I have a thing for short story/essay collections. I like moving quickly from one idea to the next, but I enjoy it most when there's a cohesive theme running through each idea, linking them all together as a whole. The only thing I can liken this concept to are those particular style of movies where there's a large main cast of characters, whose stories are all somehow linked together through each other. Movies such as Love, Actually, Valentines Day, He's Just Not That Into You, etc. Those are all fairly superficial examples, in comparison to Known + Strange Things by Teju Cole. However, the notion of relating lives and observances is the same (and yes, I thoroughly enjoy these romantic comedies as much as I do essays on political, cultural, and social issues).
Cole was born in Kalamazoo, Michigan, to Nigerian parents, who shortly returned their family to Lagos after his birth. This conundrum of being born American, but raised Nigerian, sets the premise of one the first essays in the book, and understandably so. It's a very relevant topic for my generation, because so many people struggle between their cultural identities. While he was raised Nigerian, he always felt it was special to be American as well, to have that passport. Once he moved back to Kalamazoo to attend the University of Michigan though, he felt a dispossession of his original feelings towards being a dual-national. Everyone's experience of citizenship in this country varies, and as with most things in life, it's never what you expect it to be. Going from Nigeria to Michigan is one of the most drastic changes I can imagine, environmentally, but humans are still humans, and Cole's observances of the way people live showed that the actual people weren't much different, just the circumstances.
Almost all of Cole's essays gave me a new insight into others lives that I was aware of, but couldn't exactly sympathize with. This is solely because I don't ever try to pretend that I've been through the same things as those who have had a hard, "abnormal", or marginalized life, out of respect for those that have. My life, in the scope of things, has always been relatively easy, thanks to the life my parents were able to build for me and my sisters. While I am and always will be greatly appreciative of my special life, I have never lived under the impression that this is the norm. Which is why I've always read books, especially ones like this.

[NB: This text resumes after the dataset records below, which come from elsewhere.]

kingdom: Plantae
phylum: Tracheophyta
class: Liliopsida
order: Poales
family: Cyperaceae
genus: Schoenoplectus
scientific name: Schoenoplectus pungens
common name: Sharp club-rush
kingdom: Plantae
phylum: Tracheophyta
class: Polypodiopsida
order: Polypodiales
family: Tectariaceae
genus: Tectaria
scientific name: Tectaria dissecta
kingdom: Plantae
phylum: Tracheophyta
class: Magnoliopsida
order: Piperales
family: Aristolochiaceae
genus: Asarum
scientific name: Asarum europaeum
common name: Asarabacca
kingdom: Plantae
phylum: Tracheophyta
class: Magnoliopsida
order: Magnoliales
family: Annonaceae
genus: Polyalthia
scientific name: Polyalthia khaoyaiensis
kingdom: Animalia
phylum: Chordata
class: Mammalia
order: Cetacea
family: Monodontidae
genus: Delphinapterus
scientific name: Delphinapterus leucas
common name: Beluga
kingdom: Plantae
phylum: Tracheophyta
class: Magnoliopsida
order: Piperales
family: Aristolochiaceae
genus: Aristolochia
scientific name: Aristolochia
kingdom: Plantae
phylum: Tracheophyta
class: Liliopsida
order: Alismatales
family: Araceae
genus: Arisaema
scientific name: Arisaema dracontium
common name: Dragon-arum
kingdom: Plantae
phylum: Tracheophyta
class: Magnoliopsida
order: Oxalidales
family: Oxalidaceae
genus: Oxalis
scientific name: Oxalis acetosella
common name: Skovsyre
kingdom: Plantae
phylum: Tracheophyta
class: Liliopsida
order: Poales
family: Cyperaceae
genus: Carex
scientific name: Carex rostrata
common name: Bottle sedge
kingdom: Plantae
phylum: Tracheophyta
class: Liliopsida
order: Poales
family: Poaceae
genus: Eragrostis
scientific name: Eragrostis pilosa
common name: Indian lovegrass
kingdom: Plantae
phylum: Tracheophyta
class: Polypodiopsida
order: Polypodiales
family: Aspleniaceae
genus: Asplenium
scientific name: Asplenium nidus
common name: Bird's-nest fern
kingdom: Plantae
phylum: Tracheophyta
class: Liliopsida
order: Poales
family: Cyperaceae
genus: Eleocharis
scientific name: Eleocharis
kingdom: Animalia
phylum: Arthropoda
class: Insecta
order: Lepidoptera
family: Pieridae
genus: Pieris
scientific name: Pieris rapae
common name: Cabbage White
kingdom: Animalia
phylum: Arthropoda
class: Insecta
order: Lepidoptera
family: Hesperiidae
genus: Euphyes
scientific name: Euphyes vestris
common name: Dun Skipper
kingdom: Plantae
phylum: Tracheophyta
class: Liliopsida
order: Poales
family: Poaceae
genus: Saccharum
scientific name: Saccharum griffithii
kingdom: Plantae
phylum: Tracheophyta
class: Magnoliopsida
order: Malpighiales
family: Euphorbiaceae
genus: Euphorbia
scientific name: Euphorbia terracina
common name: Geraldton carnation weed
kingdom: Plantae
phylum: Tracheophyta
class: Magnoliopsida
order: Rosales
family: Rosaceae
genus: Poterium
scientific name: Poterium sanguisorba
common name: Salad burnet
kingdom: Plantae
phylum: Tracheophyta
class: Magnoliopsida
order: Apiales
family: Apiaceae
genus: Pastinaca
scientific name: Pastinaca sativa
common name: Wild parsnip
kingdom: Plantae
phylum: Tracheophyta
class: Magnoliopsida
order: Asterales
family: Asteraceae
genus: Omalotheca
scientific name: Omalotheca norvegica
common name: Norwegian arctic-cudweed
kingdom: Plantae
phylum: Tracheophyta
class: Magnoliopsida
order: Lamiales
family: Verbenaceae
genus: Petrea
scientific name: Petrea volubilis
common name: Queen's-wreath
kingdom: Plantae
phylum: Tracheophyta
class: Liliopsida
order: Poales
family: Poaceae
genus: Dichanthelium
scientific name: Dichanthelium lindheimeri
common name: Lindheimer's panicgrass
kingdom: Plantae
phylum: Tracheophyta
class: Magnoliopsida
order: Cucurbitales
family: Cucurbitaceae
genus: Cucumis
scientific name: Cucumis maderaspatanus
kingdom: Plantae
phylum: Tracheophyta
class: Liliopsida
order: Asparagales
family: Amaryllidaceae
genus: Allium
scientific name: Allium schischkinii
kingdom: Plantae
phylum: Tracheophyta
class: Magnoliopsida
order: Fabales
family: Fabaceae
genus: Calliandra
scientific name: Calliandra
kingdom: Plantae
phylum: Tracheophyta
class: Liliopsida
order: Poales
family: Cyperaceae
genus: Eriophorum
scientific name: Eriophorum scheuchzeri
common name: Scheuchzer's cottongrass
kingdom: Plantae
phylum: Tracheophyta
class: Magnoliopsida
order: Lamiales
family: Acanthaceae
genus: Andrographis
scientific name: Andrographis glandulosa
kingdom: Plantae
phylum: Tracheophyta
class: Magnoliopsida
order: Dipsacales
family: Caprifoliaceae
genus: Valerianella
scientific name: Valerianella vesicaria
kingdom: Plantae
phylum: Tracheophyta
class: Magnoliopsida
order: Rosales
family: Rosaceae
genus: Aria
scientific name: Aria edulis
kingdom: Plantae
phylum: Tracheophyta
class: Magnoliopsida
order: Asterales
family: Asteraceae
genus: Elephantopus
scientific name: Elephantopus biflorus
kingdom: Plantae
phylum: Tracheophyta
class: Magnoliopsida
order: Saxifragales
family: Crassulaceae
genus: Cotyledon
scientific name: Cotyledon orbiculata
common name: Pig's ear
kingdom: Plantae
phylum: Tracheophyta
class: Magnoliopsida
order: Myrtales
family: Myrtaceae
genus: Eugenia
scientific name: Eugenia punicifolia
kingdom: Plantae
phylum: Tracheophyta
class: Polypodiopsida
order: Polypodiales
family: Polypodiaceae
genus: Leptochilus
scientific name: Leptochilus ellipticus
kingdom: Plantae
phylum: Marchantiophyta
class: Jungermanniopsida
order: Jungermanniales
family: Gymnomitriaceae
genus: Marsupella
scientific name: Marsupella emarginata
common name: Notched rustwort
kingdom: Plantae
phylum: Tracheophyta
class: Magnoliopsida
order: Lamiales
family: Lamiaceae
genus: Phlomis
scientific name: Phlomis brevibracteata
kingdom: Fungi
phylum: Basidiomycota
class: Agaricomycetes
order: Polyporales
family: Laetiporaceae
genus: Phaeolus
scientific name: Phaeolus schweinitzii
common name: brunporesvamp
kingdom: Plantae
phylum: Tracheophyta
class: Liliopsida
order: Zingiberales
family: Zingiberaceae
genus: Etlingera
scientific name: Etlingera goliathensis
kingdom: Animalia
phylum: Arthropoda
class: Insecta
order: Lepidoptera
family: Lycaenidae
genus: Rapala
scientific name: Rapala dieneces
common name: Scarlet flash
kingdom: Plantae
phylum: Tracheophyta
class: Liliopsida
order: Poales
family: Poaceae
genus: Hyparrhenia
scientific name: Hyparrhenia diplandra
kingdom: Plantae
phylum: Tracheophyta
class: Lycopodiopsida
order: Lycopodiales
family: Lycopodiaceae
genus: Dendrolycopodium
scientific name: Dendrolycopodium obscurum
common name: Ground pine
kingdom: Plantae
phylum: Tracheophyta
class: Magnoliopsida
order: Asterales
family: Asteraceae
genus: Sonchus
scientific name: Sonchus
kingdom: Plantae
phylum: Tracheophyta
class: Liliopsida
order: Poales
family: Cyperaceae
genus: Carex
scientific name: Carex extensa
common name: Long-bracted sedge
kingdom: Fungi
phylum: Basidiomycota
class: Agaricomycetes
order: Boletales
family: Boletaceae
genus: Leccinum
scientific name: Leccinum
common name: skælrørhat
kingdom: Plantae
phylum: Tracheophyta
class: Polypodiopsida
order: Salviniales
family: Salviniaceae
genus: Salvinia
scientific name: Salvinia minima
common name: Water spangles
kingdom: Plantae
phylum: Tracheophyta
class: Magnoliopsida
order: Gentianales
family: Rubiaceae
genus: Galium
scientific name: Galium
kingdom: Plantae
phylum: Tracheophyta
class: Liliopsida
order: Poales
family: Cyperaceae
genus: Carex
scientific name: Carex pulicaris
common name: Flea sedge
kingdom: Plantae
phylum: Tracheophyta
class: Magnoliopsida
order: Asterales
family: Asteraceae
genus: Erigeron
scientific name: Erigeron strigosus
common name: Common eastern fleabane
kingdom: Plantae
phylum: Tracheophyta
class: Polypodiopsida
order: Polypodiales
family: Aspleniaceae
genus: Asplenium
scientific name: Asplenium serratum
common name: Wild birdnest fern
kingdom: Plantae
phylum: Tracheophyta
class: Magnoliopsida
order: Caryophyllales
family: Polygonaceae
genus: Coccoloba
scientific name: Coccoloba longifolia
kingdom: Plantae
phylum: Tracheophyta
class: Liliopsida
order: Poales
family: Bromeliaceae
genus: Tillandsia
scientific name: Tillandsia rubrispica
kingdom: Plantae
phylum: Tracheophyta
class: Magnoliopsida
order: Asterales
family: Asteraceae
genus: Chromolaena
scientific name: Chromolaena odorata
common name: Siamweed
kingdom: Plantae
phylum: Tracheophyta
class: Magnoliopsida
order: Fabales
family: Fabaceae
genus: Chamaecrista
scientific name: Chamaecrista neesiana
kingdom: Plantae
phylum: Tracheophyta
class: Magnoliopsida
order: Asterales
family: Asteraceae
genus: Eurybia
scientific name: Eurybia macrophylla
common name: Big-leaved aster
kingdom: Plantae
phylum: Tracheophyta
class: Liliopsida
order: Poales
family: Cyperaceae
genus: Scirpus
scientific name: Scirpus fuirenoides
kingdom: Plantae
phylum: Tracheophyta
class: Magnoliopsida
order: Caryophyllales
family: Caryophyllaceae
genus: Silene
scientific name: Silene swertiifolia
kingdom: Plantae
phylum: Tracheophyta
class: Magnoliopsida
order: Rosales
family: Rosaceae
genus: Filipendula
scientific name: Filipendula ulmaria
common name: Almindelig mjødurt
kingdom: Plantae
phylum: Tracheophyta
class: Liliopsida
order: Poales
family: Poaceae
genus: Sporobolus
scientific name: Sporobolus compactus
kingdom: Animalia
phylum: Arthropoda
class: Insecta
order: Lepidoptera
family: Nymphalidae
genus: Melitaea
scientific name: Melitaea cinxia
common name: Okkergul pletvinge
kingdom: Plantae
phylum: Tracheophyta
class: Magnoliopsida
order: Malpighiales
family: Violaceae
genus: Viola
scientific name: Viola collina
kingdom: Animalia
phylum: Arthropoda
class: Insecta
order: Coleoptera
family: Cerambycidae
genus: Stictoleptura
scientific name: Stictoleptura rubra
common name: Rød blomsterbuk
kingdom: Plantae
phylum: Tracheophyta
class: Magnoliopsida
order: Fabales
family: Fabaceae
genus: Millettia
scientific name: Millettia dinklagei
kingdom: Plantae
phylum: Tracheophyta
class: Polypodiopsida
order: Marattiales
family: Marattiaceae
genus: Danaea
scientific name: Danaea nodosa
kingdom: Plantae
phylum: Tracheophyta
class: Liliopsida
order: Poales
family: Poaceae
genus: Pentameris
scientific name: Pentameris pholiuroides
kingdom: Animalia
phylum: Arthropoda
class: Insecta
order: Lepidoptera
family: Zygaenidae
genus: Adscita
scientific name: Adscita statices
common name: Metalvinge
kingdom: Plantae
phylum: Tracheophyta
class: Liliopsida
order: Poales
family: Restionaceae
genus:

Fiction, nonfiction, art books, essays, anatomy books, biographies, anything that can show me or tell me something new. I've just consistently tried to understand, and probably will continue that adventure for the rest of my days.
That being said, one of the largest understandings I gained from this collection is that of a Nigerian Americans knowledge, criticism, and love for Africa. It's been my experience that if you want to know more of the massive continent than just safaris, the Sahara, and third world countries, you have to do that kind of research on your own. I don't remember geography or world history teachers saying much about Africa outside of a small covering of ancient Egypt. Their reasoning for rarely discussing any other continents other than our own or Europe was that it "doesn't apply to you", which is probably one of the most ignorant things someone could say. Maybe 50 or 60 years ago it didn't, but in todays' day and age, when you can travel anywhere, and you live in a country made up of people from every corner of the world, it very much so applies to everyone. Understanding is essential to being stuck on a planet together.
Through Cole's essays, I learned of African poets, mob lynchings, and a bit on Nelson Mandela. I also learned that the sympathy white people feel for the poverty stricken parts of Africa, while a nice thought, is a bit insulting. I hadn't realized before that even though the intentions behind wanting to help are admirable, the person helping gets more out of it than the people they are trying to help. Cole titles it the White Savior Industrial Complex, which is the idea that white people subconsciously use helping those in need as a "big emotional experience that validates privilege". I get that and can see that, but I don't agree with generalizing white people, just as much as I don't believe in generalizing any other race. I do believe that if you feel the need to help anyone in any way you can, then you should do it; but don't just do it because you think it will make you a better person. Donating and offering aid isn't about you, it's about those that receive that aid, and I think that was part of the message Cole was trying to get across.
I wouldn't have come to any of these conclusions had the argument not been presented by Cole. When you live in a bubble, it's hard to remember that there are things going on in the world, the country, your back yard that you have never been aware of. Some people prefer it that way, but I like to play the optimist and hope that most do not choose to stay ignorant. I've questioned that a lot in the last year, yet I still come to the same conclusion that even if I'm wrong, there will always be change and evolution whether people want it or not. Just like the weather, humanity is uncontrollable. I see that as a good thing because I'm not afraid of other peoples opinions and ideas, and this book validates that I have no reason to be.